Task 1: List every top performer named in the letter on top performers.

— start of Source —

The Truth about Top Performers

Dear Colleague,

Paul McCartney,  Sheryl Sandberg,  Jeff Bezos, and many others in multiple industries are considered top performers.  Top performers produce.  They add value.  They have staying power and they are all talented.

But is talent alone enough?  Skills, capabilities, and a stellar brain; that should do it, shouldn’t it?  But we know better.  Everyone has worked with a “talented terrorist,” one who can crush another’s ideas with brilliance, has an overbearing attitude, or quickly dismisses others less talented.

Top performance starts with talent, but it takes more.  A lot more.  Which  brings us to the second component…attitude, and not just an ok attitude, but a deep-rooted optimistic view of people and life.  A belief that even if someone contributes a provocative idea or wants to lead differently, the respect remains.

A friend of mine who is a retired 1st grade teacher said she always remembers advice she was given as a new teacher.  “When you ask the class what is 2 plus 2 and someone waves his/her hand and proudly says 5, you smile, nod and make eye contact.  Then you say ‘well that’s exactly the right answer to 2 plus 3.  You are right about that.  But let’s go back to 2 plus 2.’  If you do that, your students will keep raising their hands.”

— end of Source —

Task 2: Substitute "blank" for "none" in everything from the listing line containing "38: 14:39 -> 14:43" down to the end of the listing, keeping all else unchanged and leaving out the picture lines.

— start of Dataset entries —

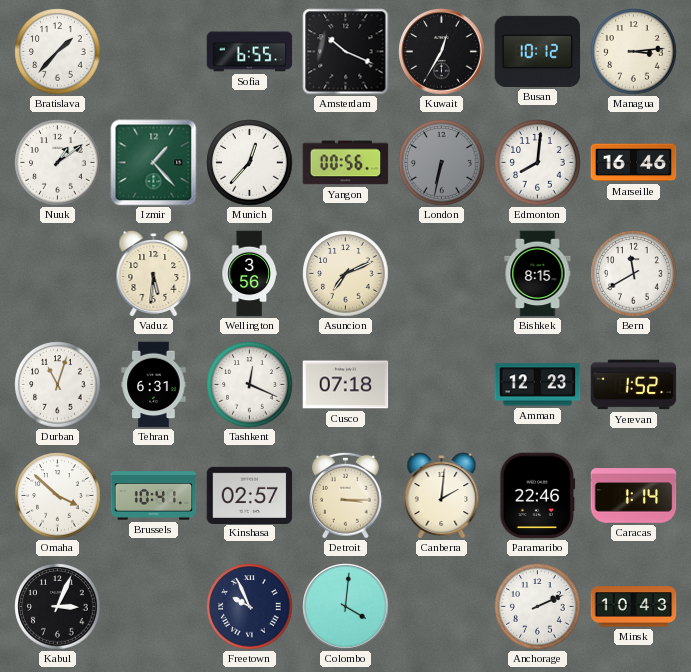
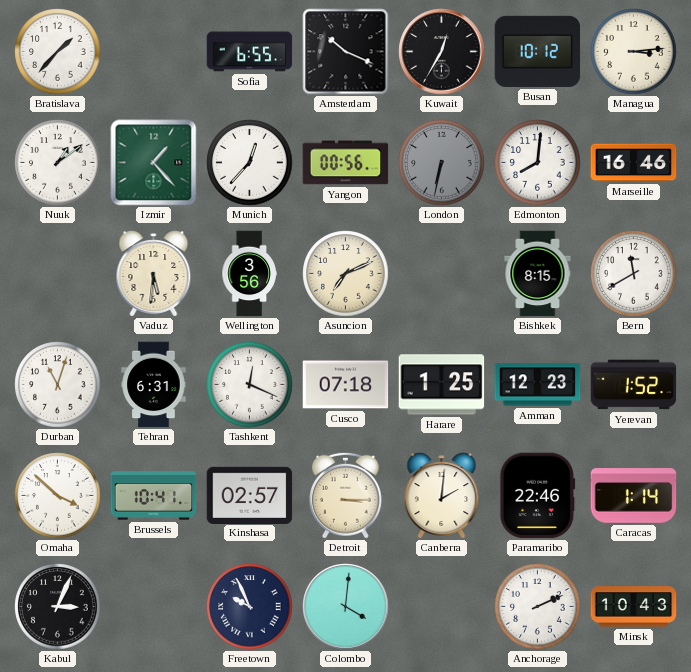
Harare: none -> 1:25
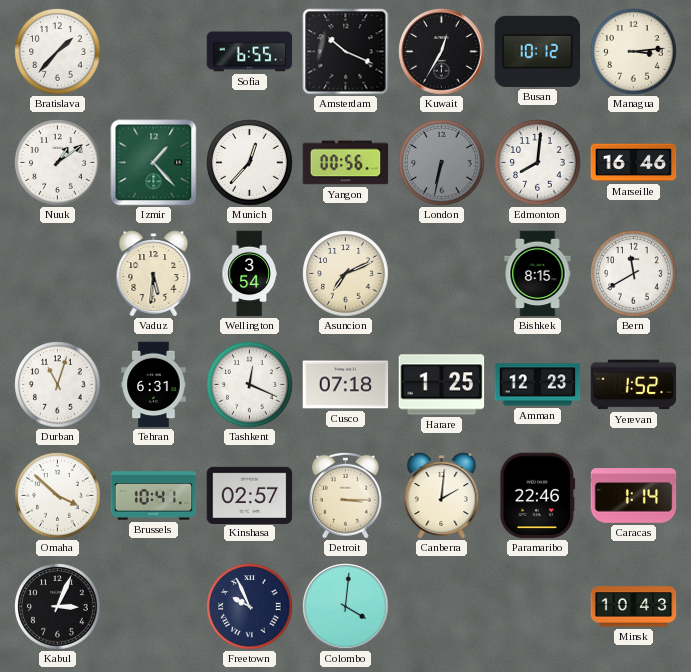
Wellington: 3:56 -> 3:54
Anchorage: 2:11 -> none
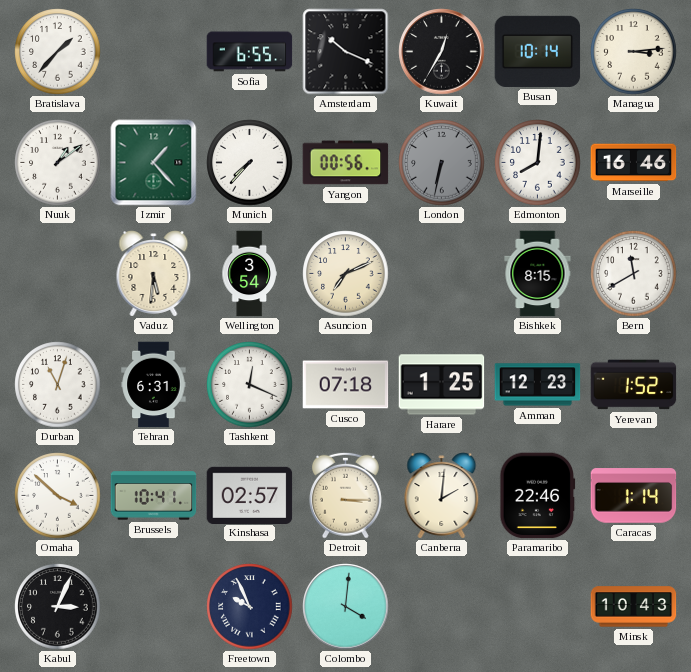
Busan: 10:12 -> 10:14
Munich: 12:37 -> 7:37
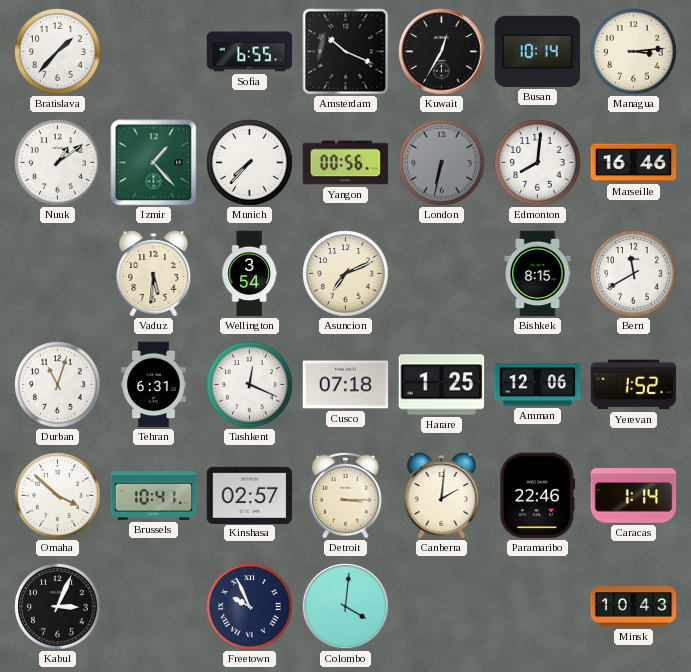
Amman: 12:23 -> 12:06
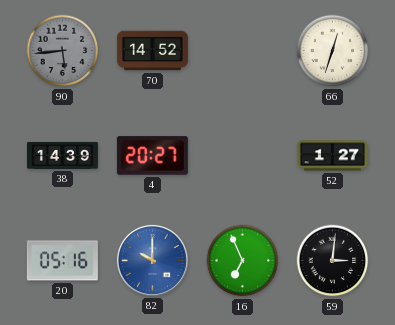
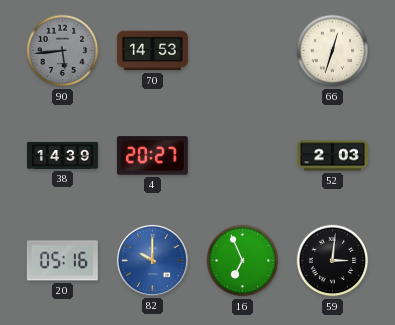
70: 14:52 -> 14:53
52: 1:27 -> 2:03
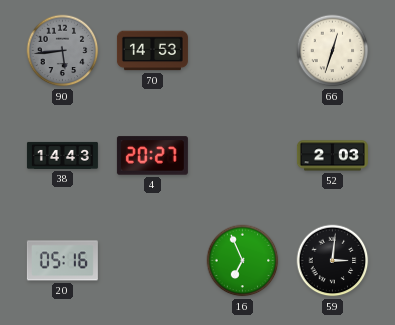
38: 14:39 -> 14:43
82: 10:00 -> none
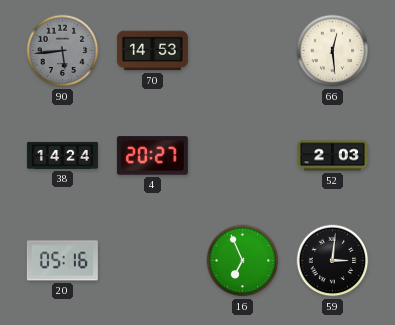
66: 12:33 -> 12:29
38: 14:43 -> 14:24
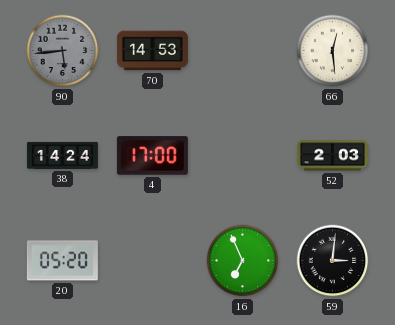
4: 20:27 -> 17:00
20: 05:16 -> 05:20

— end of Dataset entries —

Worked answer 1: Paul McCartney, Sheryl Sandberg, Jeff Bezos

Worked answer 2:
38: 14:39 -> 14:43
82: 10:00 -> blank
66: 12:33 -> 12:29
38: 14:43 -> 14:24
4: 20:27 -> 17:00
20: 05:16 -> 05:20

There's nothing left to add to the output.